Another network, Kaneko Kaneko's Kaneko Shop, spreads in almost every small town of Central Java, even its branches are in Makassar and Manado. Kenko Kenji's father-in-law, Sawabe Masao, owns Fuji Yoko, Japan's largest store in Yogyakarta and its branch in Surakarta is popular among aristocrats. Other Japanese shopkeepers include Otomo Shintaro (Otomo Shop / Otomo Shoten in Tegal), Tamaki Choichi (Daruma Shop in Jakarta), Kida Eiji (Kida Shop in Bandung), and Nakagawa Anjiro (Okazaki Shoten Shop in Malang).

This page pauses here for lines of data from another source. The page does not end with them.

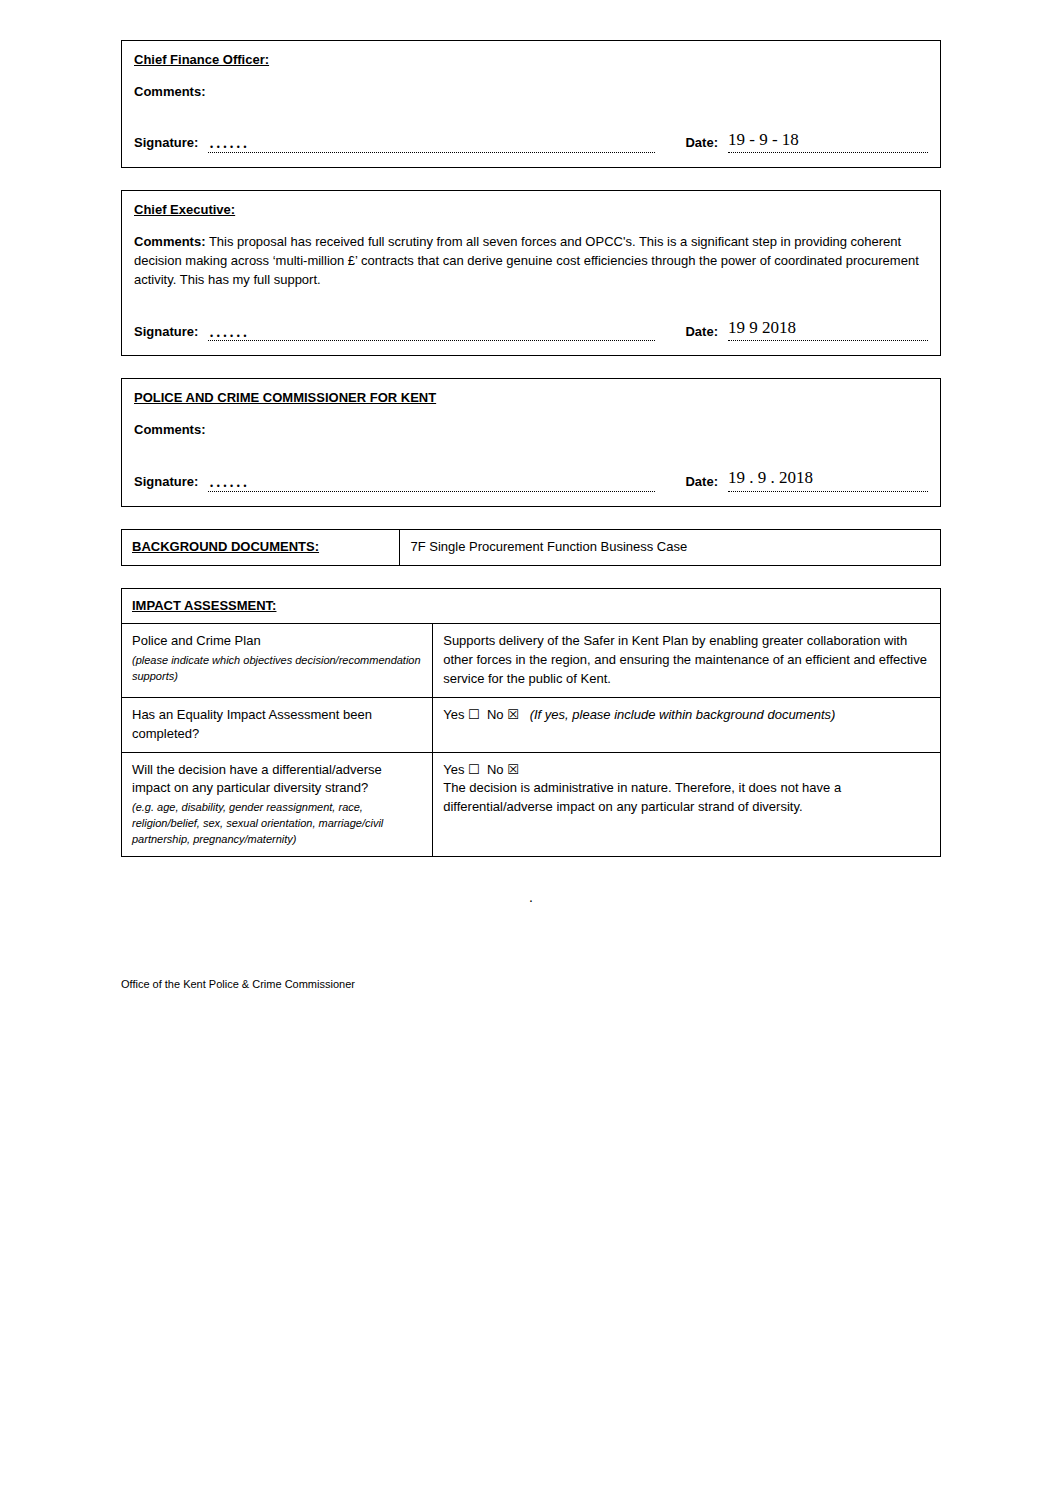Chief Finance Officer:
Comments:
Signature: …… Date: 19 - 9 - 18
Chief Executive:
Comments: This proposal has received full scrutiny from all seven forces and OPCC's. This is a significant step in providing coherent decision making across ‘multi-million £’ contracts that can derive genuine cost efficiencies through the power of coordinated procurement activity. This has my full support.
Signature: …… Date: 19 9 2018
POLICE AND CRIME COMMISSIONER FOR KENT
Comments:
Signature: …… Date: 19 . 9 . 2018
| BACKGROUND DOCUMENTS: | 7F Single Procurement Function Business Case |
| IMPACT ASSESSMENT: |
| --- |
| Police and Crime Plan (please indicate which objectives decision/recommendation supports) | Supports delivery of the Safer in Kent Plan by enabling greater collaboration with other forces in the region, and ensuring the maintenance of an efficient and effective service for the public of Kent. |
| Has an Equality Impact Assessment been completed? | Yes ☐ No ☒ (If yes, please include within background documents) |
| Will the decision have a differential/adverse impact on any particular diversity strand? (e.g. age, disability, gender reassignment, race, religion/belief, sex, sexual orientation, marriage/civil partnership, pregnancy/maternity) | Yes ☐ No ☒ The decision is administrative in nature. Therefore, it does not have a differential/adverse impact on any particular strand of diversity. |
.
Office of the Kent Police & Crime Commissioner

According to Nawiyanto in the Sunrise and Bamboo Curtain: Japanese-Chinese Trade Competition, it is very likely that there was an increase in Japanese population in the Indies due to the growth of Japanese shops on the island of Java. In 1914 there were 74 shopkeepers and 144 Japanese working as shop keepers, while 56 were trading around. In 1933 Japanese shopkeepers increased to 543 people in Java, mostly in Central Java and East Java.
Toko Okamura di Kramat 4 Batavia. Source
"The 1935 colonial report reveals that Japanese shops continue to mushroom all over the island," Nawiyanto wrote.
Until the early 1940s, according to Meta, the chain of Japanese stores grew quite rapidly. This led to the establishment of the Japan Society Association (Nihonjinkai) in 1913 in Batavia. This year there are 296 associate members who are mostly Japanese store owners or managers.